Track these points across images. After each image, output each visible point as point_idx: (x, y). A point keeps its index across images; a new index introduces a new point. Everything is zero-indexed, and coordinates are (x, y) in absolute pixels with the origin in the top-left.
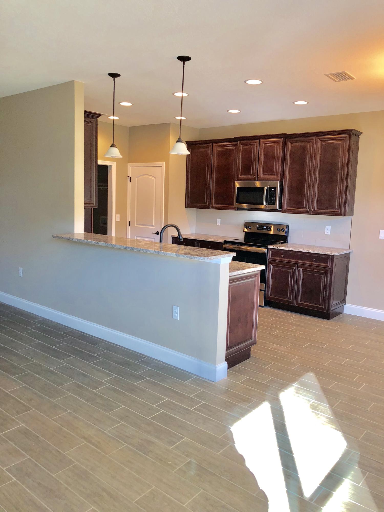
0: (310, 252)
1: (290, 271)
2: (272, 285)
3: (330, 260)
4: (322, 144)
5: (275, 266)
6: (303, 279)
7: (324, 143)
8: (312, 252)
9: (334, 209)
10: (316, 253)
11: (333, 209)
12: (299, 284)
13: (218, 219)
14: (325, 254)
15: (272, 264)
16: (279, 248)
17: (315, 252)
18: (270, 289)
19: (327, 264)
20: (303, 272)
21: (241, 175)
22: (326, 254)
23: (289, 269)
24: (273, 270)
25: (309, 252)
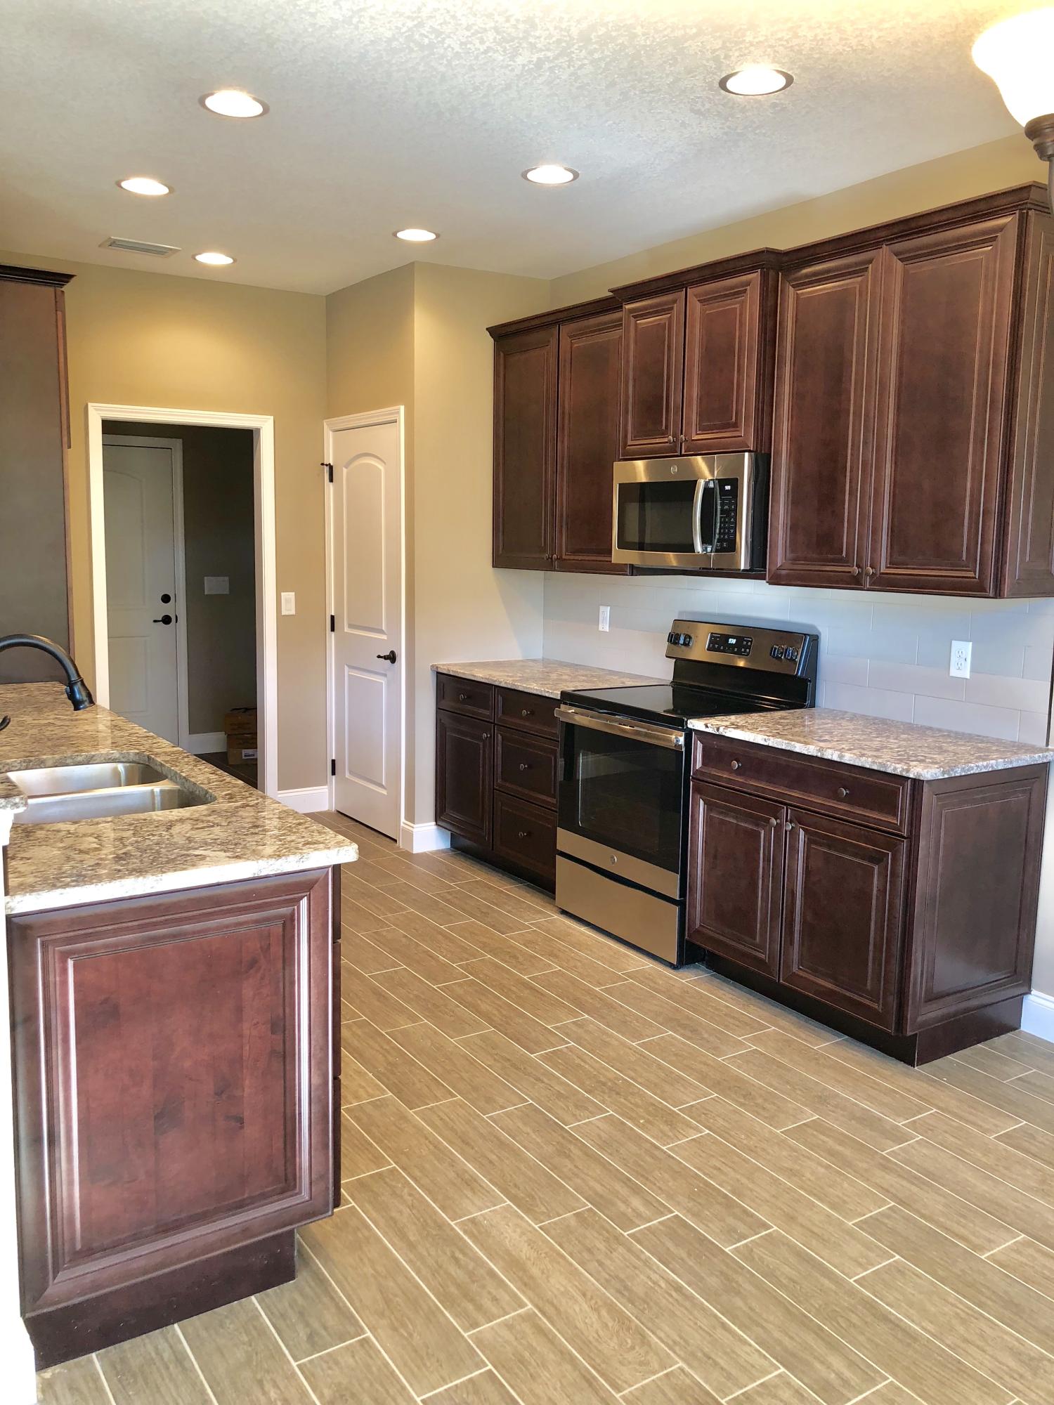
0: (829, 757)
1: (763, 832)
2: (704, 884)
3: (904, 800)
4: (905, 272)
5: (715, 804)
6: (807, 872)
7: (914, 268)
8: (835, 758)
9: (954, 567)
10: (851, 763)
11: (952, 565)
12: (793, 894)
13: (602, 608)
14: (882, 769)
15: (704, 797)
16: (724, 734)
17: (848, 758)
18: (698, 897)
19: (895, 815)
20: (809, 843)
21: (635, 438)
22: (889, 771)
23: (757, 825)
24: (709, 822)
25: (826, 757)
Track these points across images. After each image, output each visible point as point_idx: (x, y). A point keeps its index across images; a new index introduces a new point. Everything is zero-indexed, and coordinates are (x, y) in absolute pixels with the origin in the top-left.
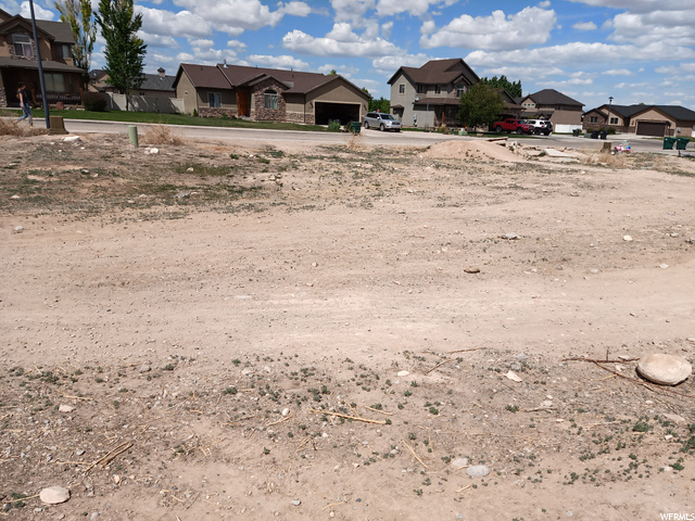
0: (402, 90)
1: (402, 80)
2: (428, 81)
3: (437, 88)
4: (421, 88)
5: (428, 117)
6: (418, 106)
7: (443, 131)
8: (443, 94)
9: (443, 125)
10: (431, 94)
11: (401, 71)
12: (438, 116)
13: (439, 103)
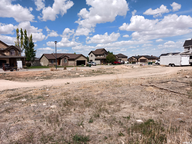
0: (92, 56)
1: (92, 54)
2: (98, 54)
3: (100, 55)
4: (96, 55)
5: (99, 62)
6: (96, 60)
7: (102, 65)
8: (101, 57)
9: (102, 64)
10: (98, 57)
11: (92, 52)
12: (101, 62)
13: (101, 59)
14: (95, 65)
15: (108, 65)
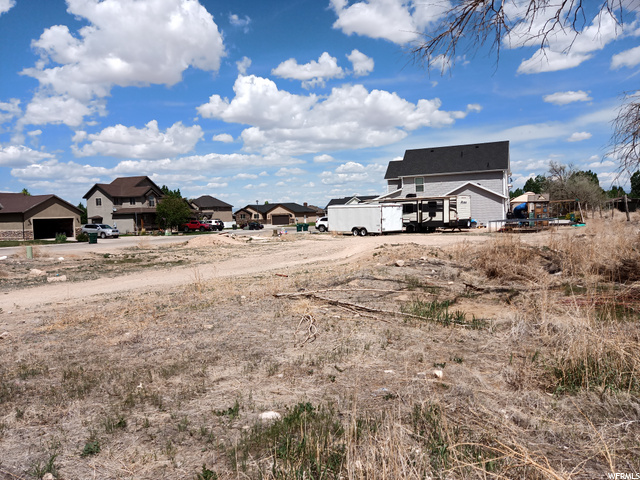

◆ WHAT YOU NEED TO DO ◆
A verbatim rendering of the listing above is required, without any of its pictures.

◆ WRITTEN ANSWER ◆
Track these points across images. After each image, output each visible point as point_idx: (x, y). A point keeps its index across images; a new index introduces a new point. Everything is zero-indexed, and coordinates are (x, y) in absolute pixels with the origin in the top-left.
0: (310, 252)
1: (290, 271)
2: (272, 285)
3: (330, 260)
4: (322, 144)
5: (275, 266)
6: (303, 279)
7: (324, 143)
8: (312, 252)
9: (334, 209)
10: (316, 253)
11: (333, 209)
12: (299, 284)
13: (218, 219)
14: (325, 254)
15: (272, 264)
16: (279, 248)
17: (315, 252)
18: (270, 289)
19: (327, 264)
20: (303, 272)
21: (241, 175)
22: (326, 254)
23: (289, 269)
24: (273, 270)
25: (309, 252)
0: (829, 757)
1: (763, 832)
2: (704, 884)
3: (904, 800)
4: (905, 272)
5: (715, 804)
6: (807, 872)
7: (914, 268)
8: (835, 758)
9: (954, 567)
10: (851, 763)
11: (952, 565)
12: (793, 894)
13: (602, 608)
14: (882, 769)
15: (704, 797)
16: (724, 734)
17: (848, 758)
18: (698, 897)
19: (895, 815)
20: (809, 843)
21: (635, 438)
22: (889, 771)
23: (757, 825)
24: (709, 822)
25: (826, 757)
Track these points across images. After each image, output each visible point as point_idx: (x, y). A point keeps its index across images; a new index introduces a new point. Everything is zero-indexed, and coordinates are (x, y) in absolute pixels with the origin in the top-left.
0: (402, 90)
1: (402, 80)
2: (428, 81)
3: (437, 88)
4: (421, 88)
5: (428, 117)
6: (418, 106)
7: (443, 131)
8: (443, 94)
9: (443, 125)
10: (431, 94)
11: (401, 71)
12: (438, 116)
13: (439, 103)
0: (92, 56)
1: (92, 54)
2: (98, 54)
3: (100, 55)
4: (96, 55)
5: (99, 62)
6: (96, 60)
7: (102, 65)
8: (101, 57)
9: (102, 64)
10: (98, 57)
11: (92, 52)
12: (101, 62)
13: (101, 59)
14: (95, 65)
15: (108, 65)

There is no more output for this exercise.